Solar interests say residential installations actually provide a net benefit by reducing the need to construct or purchase more power sources, cutting electricity prices for all by reducing peak demand on the grid and avoided pollution costs. Solar advocates say utilities seeking to end or weaken net metering, or calling for high fixed fees for solar customers, are simply trying to discourage solar installations to maintain their share of the power market.
The ongoing debate could not be better demonstrated than the heated dispute witnessed in Nevada sparked by a vote by the state Public Utilities Commission (PUC) late last year to roll back net metering rates from 11 cents per kilowatt hour (kWh) down to 2.6 cents per kWh by 2020, not only for new solar customers but for existing residential solar systems as well, taking the unprecedented step of denying “grandfather” status to some 32,000 existing solar customers.
The regulatory and legal challenges that have taken place since have, for the most part, been ended by an agreement reached between the utility (NV Energy), SolarCity and PUC staff to allow rooftop solar customers to retain the original retail rate of 11 cents per kWh for net metering.
The settlement coincides with a recommendation from a task force convened by Nevada Gov. Brian Sandoval that state lawmakers adopt legislation reinstating retail rate net metering for solar customers until regulators can approve a comprehensive investigation into a possible Value of Solar tariff, a rate of compensation based on the real value provided by solar installations to the electric system. (Disputed allegations that the PUC acted last year in reaction to overly aggressive advocacy efforts by solar groups have since been eased with Sandoval’s replacement of two members of the PUC, and the exit of the head of a principal solar group, who was replaced by a former state regulator who has experience working for both utilities and clean energy groups.)
The compromise demonstrated by the solar-valuation regulatory decision reached in Nevada is one of several other that have helped to ease net metering disputes in states this year, including similar agreements reached in Arizona and Colorado. But it’s still a sensitive issue to the solar industry, depending on the value assigned to solar (as well as other distributed energy sources, such as small wind farms).
The 25x’25 Alliance believes that solar has proven to provide net benefits across the grid.

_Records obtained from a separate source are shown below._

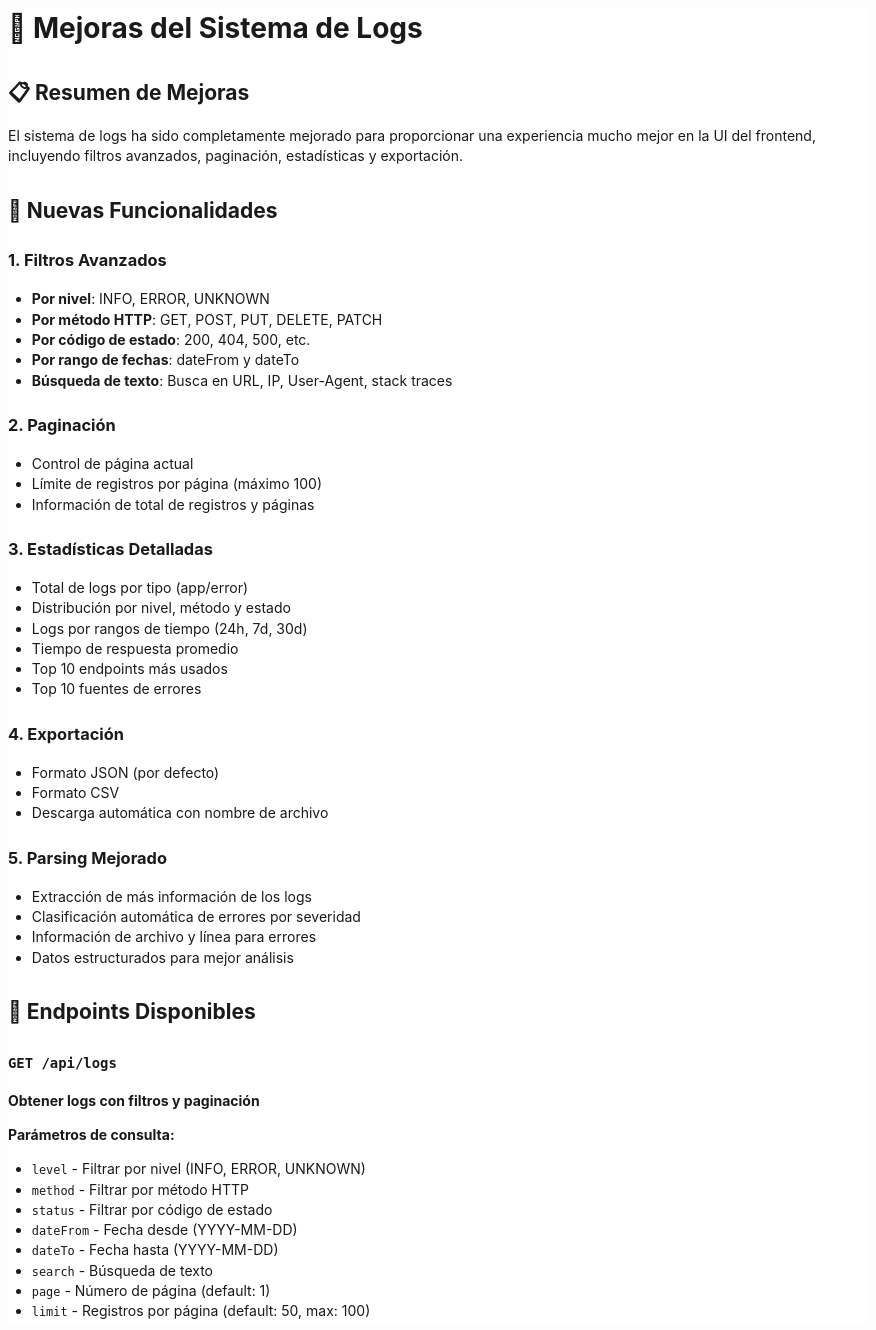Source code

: # 🚀 Mejoras del Sistema de Logs

## 📋 Resumen de Mejoras

El sistema de logs ha sido completamente mejorado para proporcionar una experiencia mucho mejor en la UI del frontend, incluyendo filtros avanzados, paginación, estadísticas y exportación.

## 🔧 Nuevas Funcionalidades

### 1. **Filtros Avanzados**
- **Por nivel**: INFO, ERROR, UNKNOWN
- **Por método HTTP**: GET, POST, PUT, DELETE, PATCH
- **Por código de estado**: 200, 404, 500, etc.
- **Por rango de fechas**: dateFrom y dateTo
- **Búsqueda de texto**: Busca en URL, IP, User-Agent, stack traces

### 2. **Paginación**
- Control de página actual
- Límite de registros por página (máximo 100)
- Información de total de registros y páginas

### 3. **Estadísticas Detalladas**
- Total de logs por tipo (app/error)
- Distribución por nivel, método y estado
- Logs por rangos de tiempo (24h, 7d, 30d)
- Tiempo de respuesta promedio
- Top 10 endpoints más usados
- Top 10 fuentes de errores

### 4. **Exportación**
- Formato JSON (por defecto)
- Formato CSV
- Descarga automática con nombre de archivo

### 5. **Parsing Mejorado**
- Extracción de más información de los logs
- Clasificación automática de errores por severidad
- Información de archivo y línea para errores
- Datos estructurados para mejor análisis

## 📡 Endpoints Disponibles

### `GET /api/logs`
**Obtener logs con filtros y paginación**

**Parámetros de consulta:**
- `level` - Filtrar por nivel (INFO, ERROR, UNKNOWN)
- `method` - Filtrar por método HTTP
- `status` - Filtrar por código de estado
- `dateFrom` - Fecha desde (YYYY-MM-DD)
- `dateTo` - Fecha hasta (YYYY-MM-DD)
- `search` - Búsqueda de texto
- `page` - Número de página (default: 1)
- `limit` - Registros por página (default: 50, max: 100)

The Solar Energy Industries Association (SEIA) reports that 16 states have conducted cost benefit analyses (multiple studies in some states), and none have shown solar to increase the financial burden on non-solar customers. In fact, as the Brookings Institution reported in May, net metering frequently benefits all ratepayers when all costs and benefits are accounted for, “which is a finding state public utility commissions, or PUCs, need to take seriously as the fight over net metering rages” (The North Carolina Clean Energy Technology Center says 41 states and the District of Columbia have mandatory net-metering laws).
After the many high-profile battles fought before state regulators in 2015, all players this year are beginning to understand the inevitability of the significant role distributed energy sources will play going forward. Earlier this year, six New York State electric utilities and three of the nation’s leading solar development companies formed a “Solar Progress Partnership” that aims “to encourage more solar development across the state, while ensuring that adequate funding is available to maintain a reliable and resilient grid.” California is nearing approval of a pilot program that would allow regulators to devise a way to bring a rate of return on distributed resources similar to those earned from traditional infrastructure projects like power plants. If the CPUC can incent investor owned utilities to take some of the investment normally made for traditional power sources and place it into distributed sources, that would offer utility shareholders the opportunity to achieve returns of equal or greater value. Like the New York program, the California initiative will be watched by renewable and utility stakeholders around the country.
Tools are being made available to facilitate collaboration. The Smart Electric Power Alliance, for example, has issued briefing books for state regulators, utilities and solar developers under an initiative called The 51st State: Blueprints For Electricity Market Reform Building A Structure For Collaborative Stakeholder Discussions. The project recognizes the longstanding conflicts and provides utilities and distributed technology organizations with plans for working together on new energy market structures.
25x’25 commends the utilities, solar and wind interests, and regulators for taking on the tough job of getting together in a room and coalescing around fair and equitable paths forward. These are the steps that are carrying this country to a clean energy future.